Westbrook Pegler
Cleveland Plain Dealer/April 3, 1929
Expected Receipts Vanish as Saxophones Are Stilled and Dancers Languish
The small town authorities along the route of the second transcontinental bunion Marathon seem to be picking on Mr. C. C. Pyle. His band of limping bunioneers parked in North Philadelphia this evening, at the end of the third stage of the goofy journey from New York to San Diego, and, for the first time Mr. Pyle was permitted to finger the keys of his cash register at the entrance marquee of his show tent.
Accustomed as he is to being tossed lightly about by rural constables and deputy sheriffs, Mr. Pyle was in a temper against the commissioners of the city of Trenton, who refused to sanction the performance of his 21 dancing debutantes from wholesome home surroundings and the solo rendition of Miserere by La Belle Irene, a Chicago artiste, claiming to be the lady champion slap tongue baritone saxophone player.
If this official ruling of the Trenton city commissioners could be regarded as the first firm stand of an American governing body against the playing of the saxophone, slap-tongue or otherwise, one might applaud them for their courage.
But local saxophonists performed as usual, if not more so, in the night life centers of the New Jersey state capital, and, moreover, there was bitter logic in La Belle Irene’s words about their permitting the New Jersey Legislature to hold open debate in town while forbidding C. C. Pyle’s refined divertissement. The New Jersey Legislature is not refined.
Sheriff Snatches Sedans.
Two of Mr. Pyle’s small second-hand sedans remained in the custody of the sheriff when the ladies of the entertainment piled into the omnibuses and the runners, shivering miserably in their underwear in the cold wind of the morning, answered roll call for the run to North Philadelphia. The sedans had been detained under a writ of attachment for $800 and Mr. Pyle was advised to relinquish them entirely, on the ground that if the complainant got them it would only serve him right.
There was some disquiet among the ladies of the entertainment as to the whereabouts of Mr. Pyle. He had been missing and unaccounted for nearly twenty hours. The adventurous children of Madam Duvall’s dashing, dazzling, dancing debutantes, girls apparently between the ages of seventeen and twenty, were sewing sequins onto their costumes as the bus rolled along, and asking Madame Duvall if she thought everything would be all right about Mr. Pyle—and, you know—the payroll.
Worry About the Payroll
Madam Duvall, an English lady with the remarkable fortitude and the strange capacity for domesticity under difficulties which characterize the tent show trouper, assured them that everything undoubtedly would be all right about—you know—the payroll. The dancing debutantes are under her charge and even in the loose organization of a rolling show company, she kept them close by her and was constantly chattering at them to keep their coats tight about them in the cold.

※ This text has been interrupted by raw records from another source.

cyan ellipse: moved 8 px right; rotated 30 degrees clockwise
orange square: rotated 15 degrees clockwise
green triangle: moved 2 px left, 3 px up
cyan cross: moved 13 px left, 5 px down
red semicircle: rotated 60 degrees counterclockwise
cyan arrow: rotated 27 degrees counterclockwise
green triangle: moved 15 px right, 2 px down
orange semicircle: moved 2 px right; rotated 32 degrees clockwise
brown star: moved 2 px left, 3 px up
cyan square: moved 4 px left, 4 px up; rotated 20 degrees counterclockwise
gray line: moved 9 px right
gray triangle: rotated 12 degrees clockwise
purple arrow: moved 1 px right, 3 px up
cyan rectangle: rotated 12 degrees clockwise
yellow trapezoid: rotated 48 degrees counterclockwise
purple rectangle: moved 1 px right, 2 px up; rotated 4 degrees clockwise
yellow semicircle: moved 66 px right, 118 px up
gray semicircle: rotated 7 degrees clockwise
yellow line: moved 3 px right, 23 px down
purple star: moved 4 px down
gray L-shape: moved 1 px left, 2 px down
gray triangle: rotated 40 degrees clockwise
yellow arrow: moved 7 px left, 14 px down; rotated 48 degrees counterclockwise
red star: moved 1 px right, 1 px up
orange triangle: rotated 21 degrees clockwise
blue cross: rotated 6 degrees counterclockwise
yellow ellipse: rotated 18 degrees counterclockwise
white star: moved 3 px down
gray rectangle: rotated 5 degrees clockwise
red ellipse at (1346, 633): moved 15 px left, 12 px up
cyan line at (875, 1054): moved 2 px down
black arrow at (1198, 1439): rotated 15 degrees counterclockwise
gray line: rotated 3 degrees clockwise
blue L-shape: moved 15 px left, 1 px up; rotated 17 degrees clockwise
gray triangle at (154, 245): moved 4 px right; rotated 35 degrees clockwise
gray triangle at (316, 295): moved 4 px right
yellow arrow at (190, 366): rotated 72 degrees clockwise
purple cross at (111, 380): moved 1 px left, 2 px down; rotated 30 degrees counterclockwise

None of the debutantes has been under canvas before and they were setting out on a 3,500-mile, 90-day migration through bitter cold, fog, rain and the hot blast sandstorms from the American deserts as though for a picnic. There were to eat hot dogs from the grease-joint concession and stuffing themselves with candy and peanuts from the road stands wherever the bus pulled up to wait for the runners. There will be children down with common cold if not with pneumonia before C. C. Pyle’s cross-country follies reach San Diego, but they are young and the road ahead is the future to them.
Philadelphia was cordial to Mr. Pyle and company, and, at the end of his third day on tour he had excellent prospects of bearing down hard and heartily on the rustling keys of his cash register.